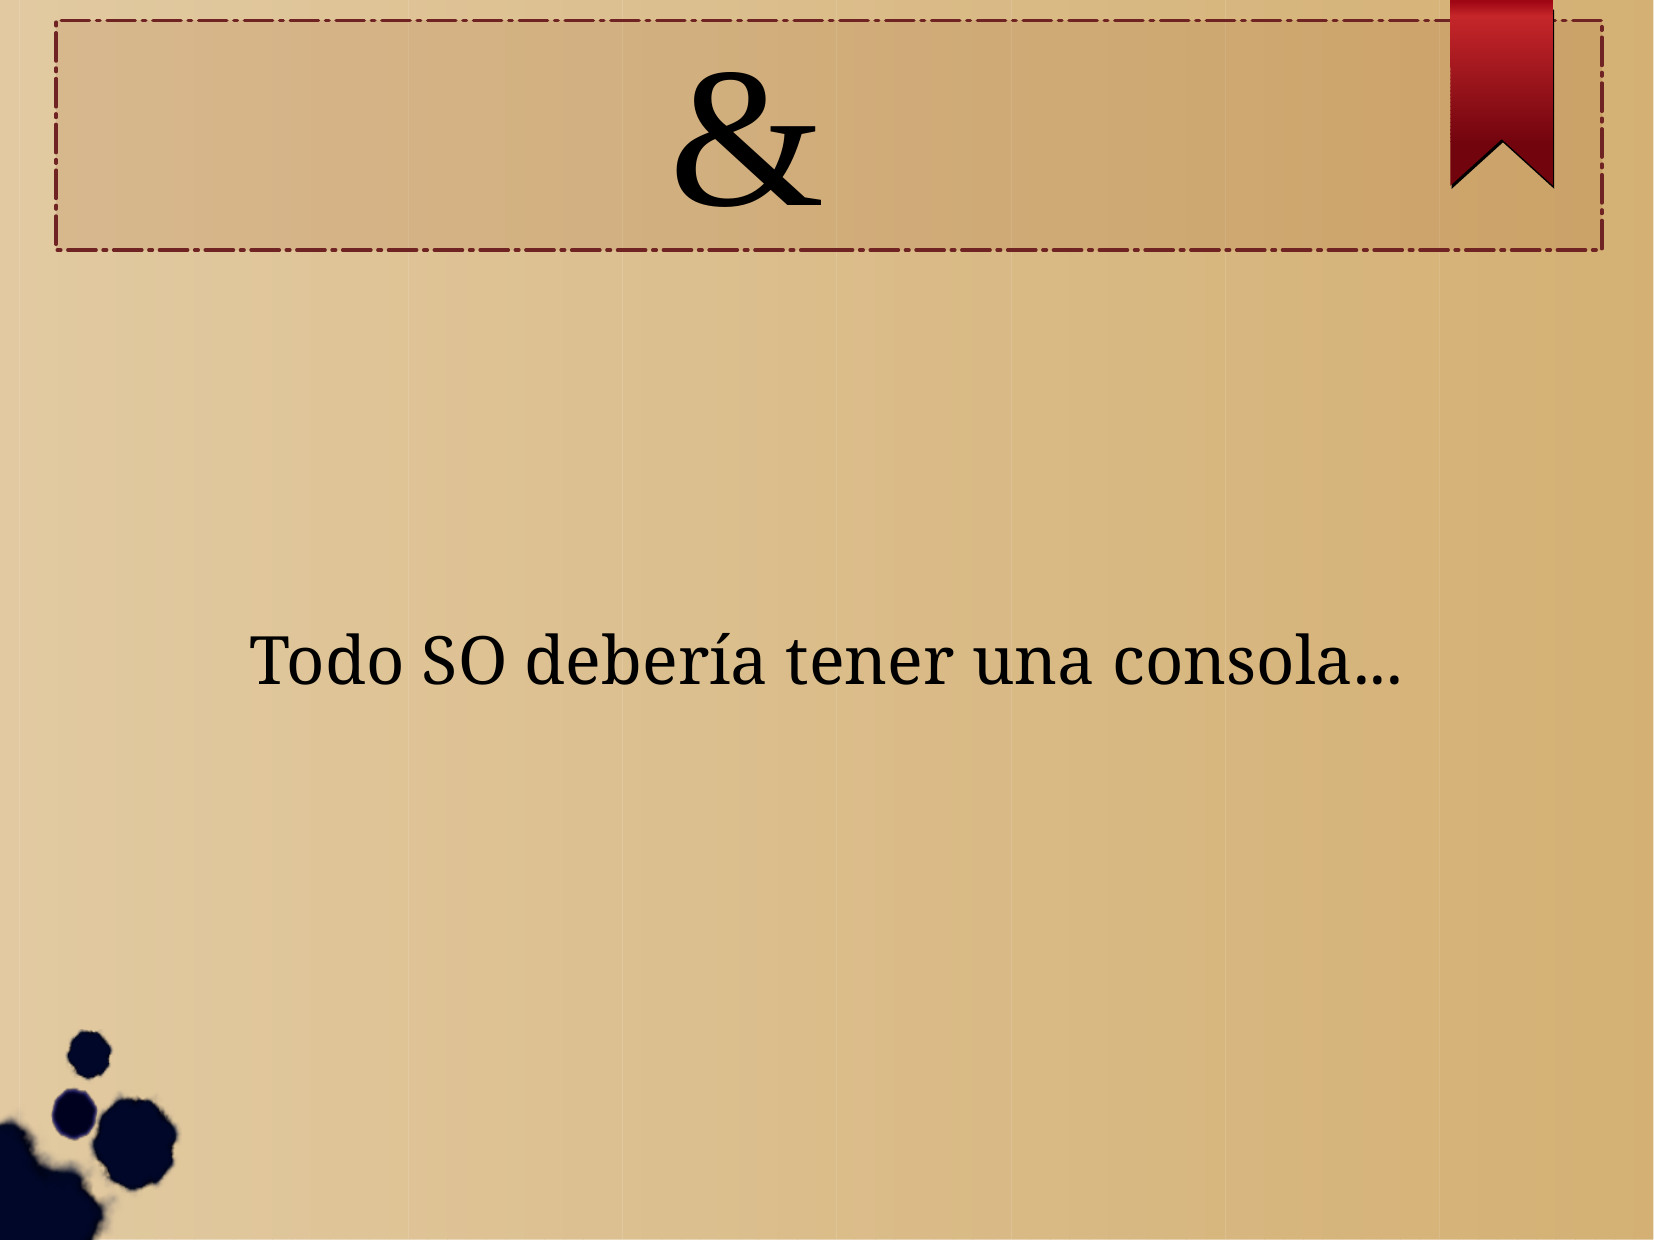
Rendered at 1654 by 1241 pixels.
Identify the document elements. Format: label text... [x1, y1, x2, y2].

subtitle Todo SO debería tener una consola... [82, 299, 1571, 1019]
title & [82, 26, 1412, 249]
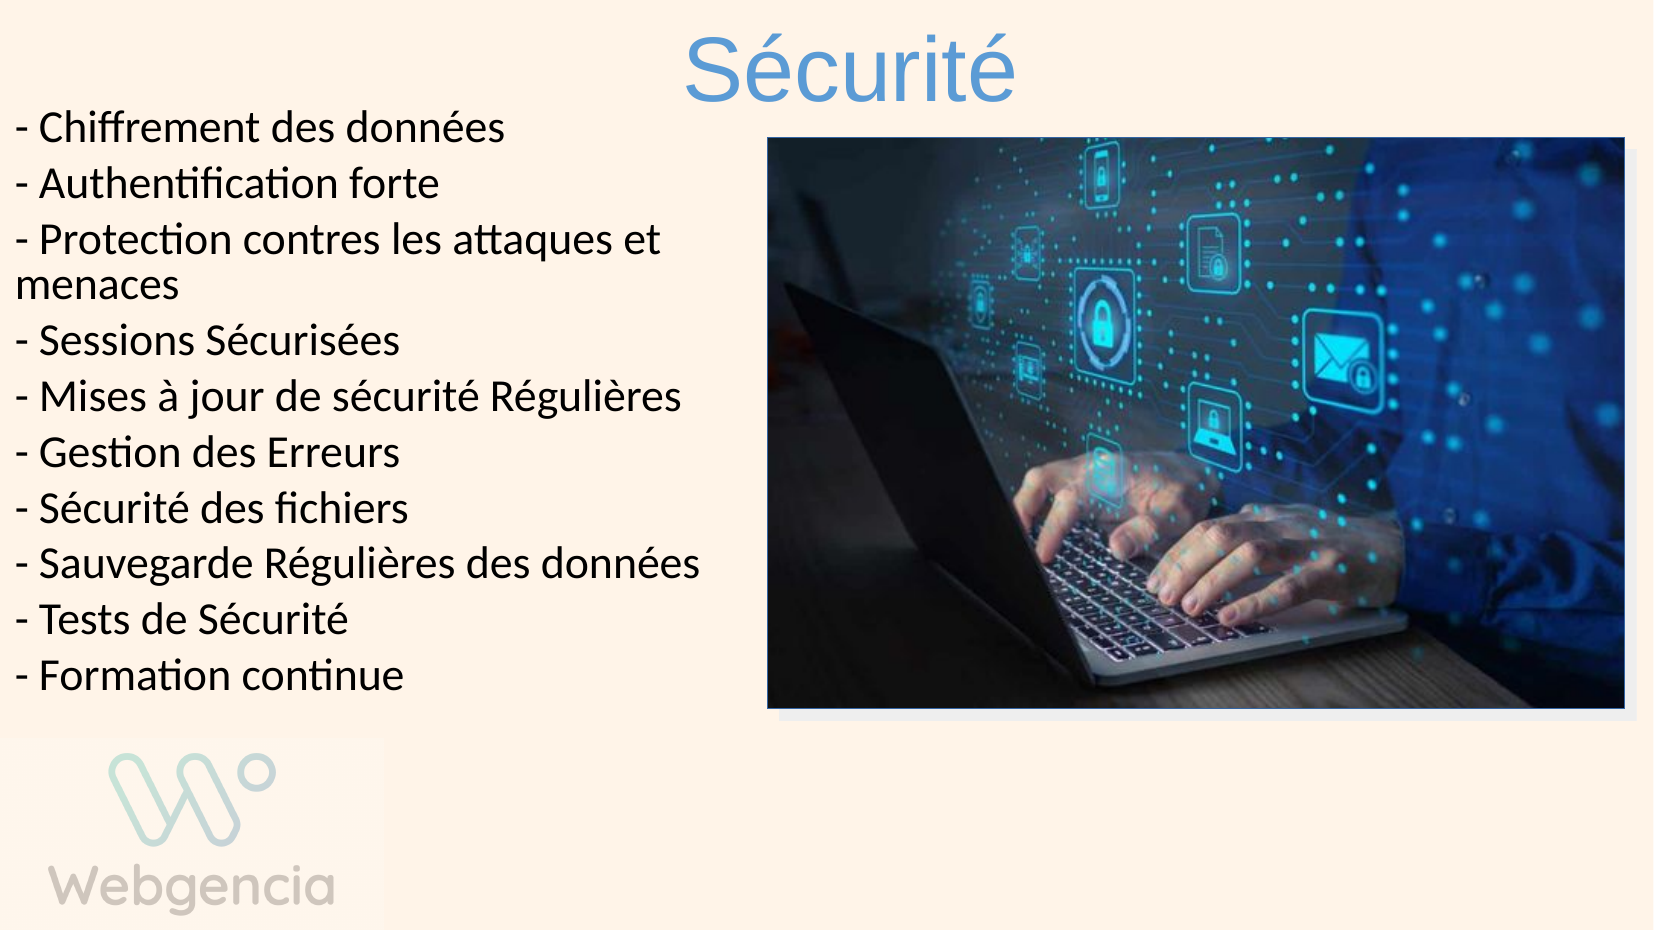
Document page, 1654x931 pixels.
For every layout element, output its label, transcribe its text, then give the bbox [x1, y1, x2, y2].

picture [0, 756, 384, 931]
picture [767, 137, 1625, 709]
title Sécurité [106, 0, 1595, 137]
text_box - Chiffrement des données - Authentification forte - Protection contres les attaques et menaces - Sessions Sécurisées - Mises à jour de sécurité Régulières - Gestion des Erreurs - Sécurité des fichiers - Sauvegarde Régulières des données - Tests de Sécurité - Formation continue [0, 100, 768, 756]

================

Set problem: Could you copy every line of the material above word for word, leaving out the pictures?

Reply:
Rendered at 1654 by 1241 pixels.
Identify the document elements. Format: label text... [x1, y1, x2, y2].

subtitle Todo SO debería tener una consola... [82, 299, 1571, 1019]
title & [82, 26, 1412, 249]
Document page, 1654x931 pixels.
For every layout element, output its label, transcribe its text, then give the bbox [x1, y1, x2, y2].

picture [0, 756, 384, 931]
picture [767, 137, 1625, 709]
title Sécurité [106, 0, 1595, 137]
text_box - Chiffrement des données - Authentification forte - Protection contres les attaques et menaces - Sessions Sécurisées - Mises à jour de sécurité Régulières - Gestion des Erreurs - Sécurité des fichiers - Sauvegarde Régulières des données - Tests de Sécurité - Formation continue [0, 100, 768, 756]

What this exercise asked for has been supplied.